> [题目 1]
请改写记录中从开头至含有“Internacional”那一行为止的部分(首尾两行都包括在内),把其中的“Galvanizado”换成“Inoxidable”,其余一律照旧。

——

汪亚楠 徐枫 郑乐凯
(1.华南理工大学经济与贸易学院,广东 广州 510006;2.上海黄金交易所,上海 200001)
2012年我国提出创新驱动发展战略,时至今日成效显著,科技进步对经济增长的贡献率由2012年的52.2%提升至2017年的57.5%1。推动城市创新升级,是我国提高经济发展效益、迈向现代化强国、解决新时代社会主要矛盾的重要途径。然而传统金融存在的结构性矛盾在一定程度上阻碍了我国向创新型国家转变的进程。党的十九大报告明确指出服务“三农”、小微企业等弱势群体是金融改革的重要方向,而与新一代信息技术融合的数字金融则可以帮助从理论落地到实践。图1显示2011年以来我国数字金融与城市创新均呈现稳健的增长趋势。这种现象不禁引人深思:数字金融与城市创新之间是否存在因果关系?数字金融能否驱动城市创新?

——

> [题目 2]
练习短文中说,我国是在哪一年提出创新驱动发展战略的?

> [输入材料]

——

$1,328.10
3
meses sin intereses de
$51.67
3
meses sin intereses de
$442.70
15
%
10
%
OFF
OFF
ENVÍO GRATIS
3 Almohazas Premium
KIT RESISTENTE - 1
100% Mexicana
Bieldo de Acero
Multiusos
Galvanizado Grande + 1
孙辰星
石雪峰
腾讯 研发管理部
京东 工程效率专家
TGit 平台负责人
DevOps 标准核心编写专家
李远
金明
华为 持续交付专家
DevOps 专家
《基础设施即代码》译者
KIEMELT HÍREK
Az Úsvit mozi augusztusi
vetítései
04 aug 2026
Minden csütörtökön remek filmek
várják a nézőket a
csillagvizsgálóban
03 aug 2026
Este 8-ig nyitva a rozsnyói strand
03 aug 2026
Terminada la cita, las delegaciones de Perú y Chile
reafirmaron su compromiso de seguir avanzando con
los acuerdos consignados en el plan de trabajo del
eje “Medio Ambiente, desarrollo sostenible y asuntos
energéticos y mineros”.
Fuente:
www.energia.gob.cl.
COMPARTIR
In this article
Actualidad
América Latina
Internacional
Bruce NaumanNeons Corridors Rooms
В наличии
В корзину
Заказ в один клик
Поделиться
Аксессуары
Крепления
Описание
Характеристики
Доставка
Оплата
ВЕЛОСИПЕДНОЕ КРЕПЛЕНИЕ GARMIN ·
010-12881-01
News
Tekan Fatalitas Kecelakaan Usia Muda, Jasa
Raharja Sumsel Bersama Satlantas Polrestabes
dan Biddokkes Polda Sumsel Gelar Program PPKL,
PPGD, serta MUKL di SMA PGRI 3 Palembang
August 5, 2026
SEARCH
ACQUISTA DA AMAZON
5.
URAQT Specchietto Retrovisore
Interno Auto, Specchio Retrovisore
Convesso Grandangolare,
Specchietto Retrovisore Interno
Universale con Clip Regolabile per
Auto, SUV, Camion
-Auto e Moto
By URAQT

——

> [作答 1]
$1,328.10
3
meses sin intereses de
$51.67
3
meses sin intereses de
$442.70
15
%
10
%
OFF
OFF
ENVÍO GRATIS
3 Almohazas Premium
KIT RESISTENTE - 1
100% Mexicana
Bieldo de Acero
Multiusos
Inoxidable Grande + 1
孙辰星
石雪峰
腾讯 研发管理部
京东 工程效率专家
TGit 平台负责人
DevOps 标准核心编写专家
李远
金明
华为 持续交付专家
DevOps 专家
《基础设施即代码》译者
KIEMELT HÍREK
Az Úsvit mozi augusztusi
vetítései
04 aug 2026
Minden csütörtökön remek filmek
várják a nézőket a
csillagvizsgálóban
03 aug 2026
Este 8-ig nyitva a rozsnyói strand
03 aug 2026
Terminada la cita, las delegaciones de Perú y Chile
reafirmaron su compromiso de seguir avanzando con
los acuerdos consignados en el plan de trabajo del
eje “Medio Ambiente, desarrollo sostenible y asuntos
energéticos y mineros”.
Fuente:
www.energia.gob.cl.
COMPARTIR
In this article
Actualidad
América Latina
Internacional

> [作答 2]
2012年。